Characterization and Modelling of the Quantum-classical Interface for Scalable Superconducting Quantum Computing

Quantum Computing holds promise to solve complex computational problems which are intractable by classical calculators. To date, the most advanced solid-state implementation of a Qubit (or a system of Qubits) is realized with Superconducting circuits arranged in the so-called circuit-Quantum-Electro-Dynamics (cQED) architecture. Although this technology has proven to be mature for the implementation of basic Quantum Algorithms, it presents unique challenges in term of integration of a large (millions) array of qubits, necessary for error-correction. The primary objectives of this research are to enhance the interface between classical control electronics and superconducting quantum processors and to provide a scalable solution to improve the performance of these quantum processors.
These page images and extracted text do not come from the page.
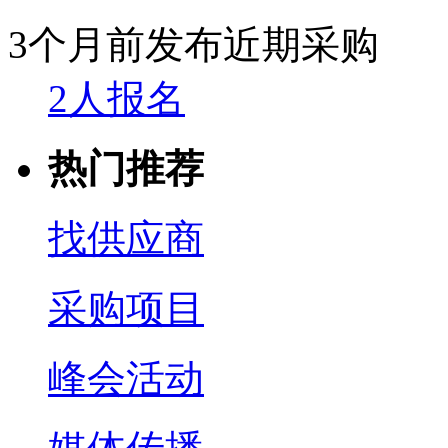
3个月前发布
近期采购
2人报名
热门推荐
找供应商
采购项目
峰会活动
The study introduces two significant contributions. First, it develops an equivalent circuit model that allows the co-simulation of superconducting qubits with classical control electronics. This model enables a detailed analysis of the behavior of superconducting qubits interacting with superconducting resonators, taking into account various factors such as coherent control, readout, and the impact of non-idealities like relaxation and decoherence. This modeling is essential for designing, optimizing, and scaling superconducting quantum processors.

Second, the study explores the integration of radio-frequency (RF) multiplexers based on complementary metal-oxide-semiconductor (CMOS) technology in close proximity to superconducting qubits. These multiplexers operate at extremely low temperatures (below 15 mK) and are designed to minimize cross-coupling between electronic and thermal noise. The results show that these multiplexers have a minimal impact on the qubit's performance, maintaining high gate fidelities exceeding 99.9% for single-qubit gates, meeting the threshold for surface-code-based quantum error correction. The study also demonstrates the potential of time-division multiplexing for two-qubit operations using a single control line.

This research significantly contributes to the practical and scalable implementation of superconducting quantum computing architectures. It addresses crucial challenges related to the quantum-classical interface and provides an innovative solution for improving the performance of superconducting qubits. These advancements have the potential to accelerate the development of practical quantum computing systems and advance the field of quantum information processing.